Bill Becker, who heads the National Association of Clean Air Agencies, which represents states that must implement the rule, said those still planning "welcome the technical and legal support."

EPA accepted comments on the separate incentive program this week, prompting coal company and litigant Murray Energy Corp. to call the continued work illegal.

"While Murray Energy was successful in obtaining a Nationwide stay from the Supreme Court, the Obama EPA has continued to flout the law and the Supreme Court, and continue to implement their illegal agenda," the company said in official comments for the Federal Register. "It is deeply offensive to the Supreme Court, to the employees of Murray Energy and their families, and to the people of the United States of America to see the Obama EPA continue to promulgate this illegal CPP Incentive Program without any legal authority."

Murray argues that when the Supreme Court granted the stay, it simultaneously agreed to all the requests of the petitioners that EPA stop working on the rule. EPA has countered that that’s not true and that a stay is not as strong as an injunction.

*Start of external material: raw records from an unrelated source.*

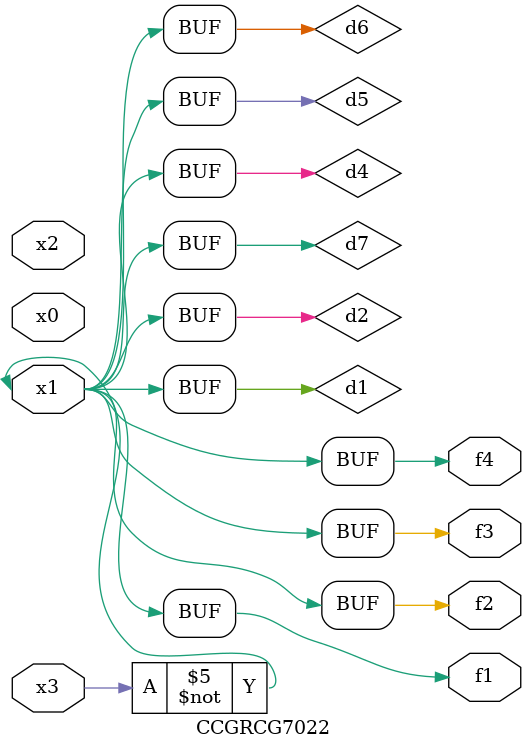
<source format=v>
module CCGRCG7022(
	input x0, x1, x2, x3,
	output f1, f2, f3, f4
);

	wire d1, d2, d3, d4, d5, d6, d7;

	not (d1, x3);
	buf (d2, x1);
	xnor (d3, d1, d2);
	nor (d4, d1);
	buf (d5, d1, d2);
	buf (d6, d4, d5);
	nand (d7, d4);
	assign f1 = d6;
	assign f2 = d7;
	assign f3 = d6;
	assign f4 = d6;
endmodule

</source>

Legal challengers will probably have the same reaction to EPA’s work on the model trading rules, although states have said they would be helpful in their thinking about how to comply with the power-sector carbon standards if the Clean Power Plan moves forward.

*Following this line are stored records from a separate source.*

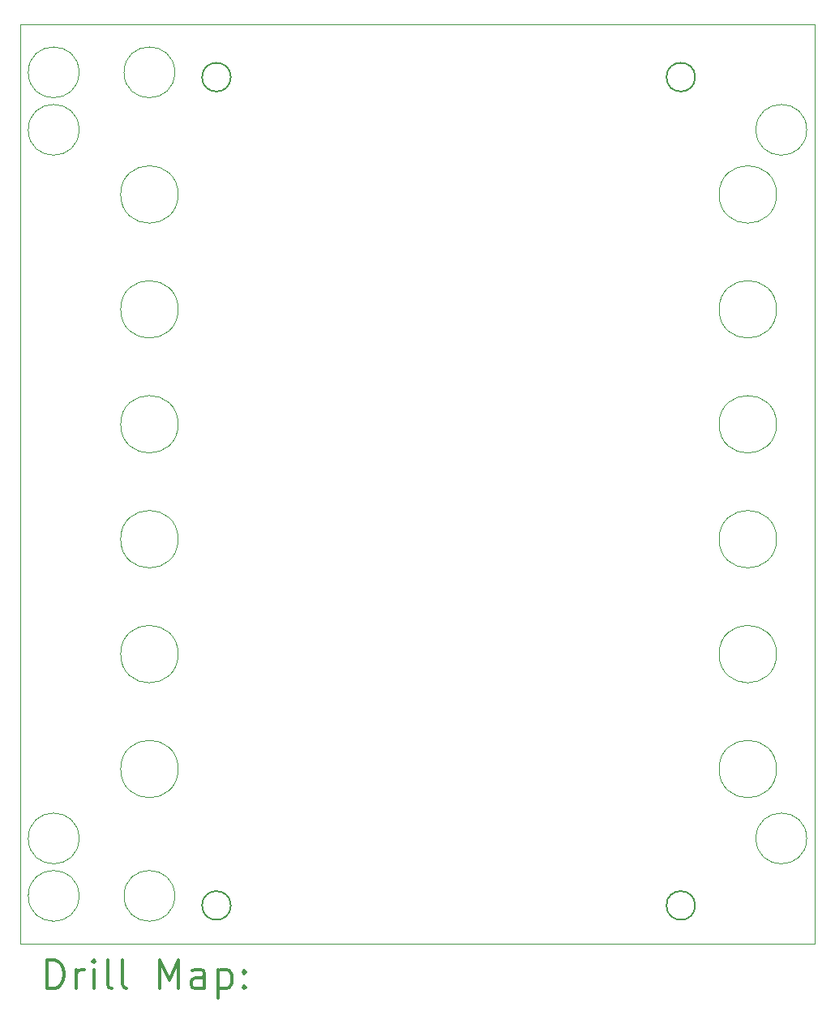
<source format=gbr>
%FSLAX45Y45*%
G04 Gerber Fmt 4.5, Leading zero omitted, Abs format (unit mm)*
G04 Created by KiCad (PCBNEW (5.1.10)-1) date 2022-04-02 15:38:54*
%MOMM*%
%LPD*%
G01*
G04 APERTURE LIST*
%TA.AperFunction,Profile*%
%ADD10C,0.050000*%
%TD*%
%TA.AperFunction,Profile*%
%ADD11C,0.150000*%
%TD*%
%ADD12C,0.200000*%
%ADD13C,0.300000*%
G04 APERTURE END LIST*
D10*
X16900000Y-6875000D02*
G75*
G03*
X16900000Y-6875000I-300000J0D01*
G01*
X16900000Y-8075000D02*
G75*
G03*
X16900000Y-8075000I-300000J0D01*
G01*
X16900000Y-9275000D02*
G75*
G03*
X16900000Y-9275000I-300000J0D01*
G01*
X16900000Y-10475000D02*
G75*
G03*
X16900000Y-10475000I-300000J0D01*
G01*
X16900000Y-11675000D02*
G75*
G03*
X16900000Y-11675000I-300000J0D01*
G01*
X16900000Y-12875000D02*
G75*
G03*
X16900000Y-12875000I-300000J0D01*
G01*
X10650000Y-6875000D02*
G75*
G03*
X10650000Y-6875000I-300000J0D01*
G01*
X10650000Y-8075000D02*
G75*
G03*
X10650000Y-8075000I-300000J0D01*
G01*
X10650000Y-9275000D02*
G75*
G03*
X10650000Y-9275000I-300000J0D01*
G01*
X10650000Y-10475000D02*
G75*
G03*
X10650000Y-10475000I-300000J0D01*
G01*
X10650000Y-11675000D02*
G75*
G03*
X10650000Y-11675000I-300000J0D01*
G01*
X10650000Y-12875000D02*
G75*
G03*
X10650000Y-12875000I-300000J0D01*
G01*
X17215000Y-13600000D02*
G75*
G03*
X17215000Y-13600000I-265000J0D01*
G01*
X17215000Y-6200000D02*
G75*
G03*
X17215000Y-6200000I-265000J0D01*
G01*
X10615000Y-5600000D02*
G75*
G03*
X10615000Y-5600000I-265000J0D01*
G01*
X9615000Y-5600000D02*
G75*
G03*
X9615000Y-5600000I-265000J0D01*
G01*
X9615000Y-6200000D02*
G75*
G03*
X9615000Y-6200000I-265000J0D01*
G01*
X10615000Y-14200000D02*
G75*
G03*
X10615000Y-14200000I-265000J0D01*
G01*
X9615000Y-14200000D02*
G75*
G03*
X9615000Y-14200000I-265000J0D01*
G01*
X9615000Y-13600000D02*
G75*
G03*
X9615000Y-13600000I-265000J0D01*
G01*
D11*
X11200000Y-14300000D02*
G75*
G03*
X11200000Y-14300000I-150000J0D01*
G01*
X16050000Y-14300000D02*
G75*
G03*
X16050000Y-14300000I-150000J0D01*
G01*
X16050000Y-5650000D02*
G75*
G03*
X16050000Y-5650000I-150000J0D01*
G01*
X11200000Y-5650000D02*
G75*
G03*
X11200000Y-5650000I-150000J0D01*
G01*
D10*
X9000000Y-14700000D02*
X17300000Y-14700000D01*
X9000000Y-5100000D02*
X9000000Y-14700000D01*
X17300000Y-5100000D02*
X9000000Y-5100000D01*
X17300000Y-5100000D02*
X17300000Y-14700000D01*
D12*
D13*
X9283928Y-15168214D02*
X9283928Y-14868214D01*
X9355357Y-14868214D01*
X9398214Y-14882500D01*
X9426786Y-14911071D01*
X9441071Y-14939643D01*
X9455357Y-14996786D01*
X9455357Y-15039643D01*
X9441071Y-15096786D01*
X9426786Y-15125357D01*
X9398214Y-15153929D01*
X9355357Y-15168214D01*
X9283928Y-15168214D01*
X9583928Y-15168214D02*
X9583928Y-14968214D01*
X9583928Y-15025357D02*
X9598214Y-14996786D01*
X9612500Y-14982500D01*
X9641071Y-14968214D01*
X9669643Y-14968214D01*
X9769643Y-15168214D02*
X9769643Y-14968214D01*
X9769643Y-14868214D02*
X9755357Y-14882500D01*
X9769643Y-14896786D01*
X9783928Y-14882500D01*
X9769643Y-14868214D01*
X9769643Y-14896786D01*
X9955357Y-15168214D02*
X9926786Y-15153929D01*
X9912500Y-15125357D01*
X9912500Y-14868214D01*
X10112500Y-15168214D02*
X10083928Y-15153929D01*
X10069643Y-15125357D01*
X10069643Y-14868214D01*
X10455357Y-15168214D02*
X10455357Y-14868214D01*
X10555357Y-15082500D01*
X10655357Y-14868214D01*
X10655357Y-15168214D01*
X10926786Y-15168214D02*
X10926786Y-15011071D01*
X10912500Y-14982500D01*
X10883928Y-14968214D01*
X10826786Y-14968214D01*
X10798214Y-14982500D01*
X10926786Y-15153929D02*
X10898214Y-15168214D01*
X10826786Y-15168214D01*
X10798214Y-15153929D01*
X10783928Y-15125357D01*
X10783928Y-15096786D01*
X10798214Y-15068214D01*
X10826786Y-15053929D01*
X10898214Y-15053929D01*
X10926786Y-15039643D01*
X11069643Y-14968214D02*
X11069643Y-15268214D01*
X11069643Y-14982500D02*
X11098214Y-14968214D01*
X11155357Y-14968214D01*
X11183928Y-14982500D01*
X11198214Y-14996786D01*
X11212500Y-15025357D01*
X11212500Y-15111071D01*
X11198214Y-15139643D01*
X11183928Y-15153929D01*
X11155357Y-15168214D01*
X11098214Y-15168214D01*
X11069643Y-15153929D01*
X11341071Y-15139643D02*
X11355357Y-15153929D01*
X11341071Y-15168214D01*
X11326786Y-15153929D01*
X11341071Y-15139643D01*
X11341071Y-15168214D01*
X11341071Y-14982500D02*
X11355357Y-14996786D01*
X11341071Y-15011071D01*
X11326786Y-14996786D01*
X11341071Y-14982500D01*
X11341071Y-15011071D01*
M02*

</source>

Almost all states and electric utilities would like to use carbon trading under the rule. In a carbon-trading system, a company that falls short of its standards could purchase allowance from companies that cut more carbon than they need to in order to comply. Carbon trading is likely the simplest and least expensive way to meet the rule’s goals, according to modeling.

EPA explained the model trading rules "provide a pathway to adopt a trading system supported by EPA and make it easy for states and power plants to use emissions trading."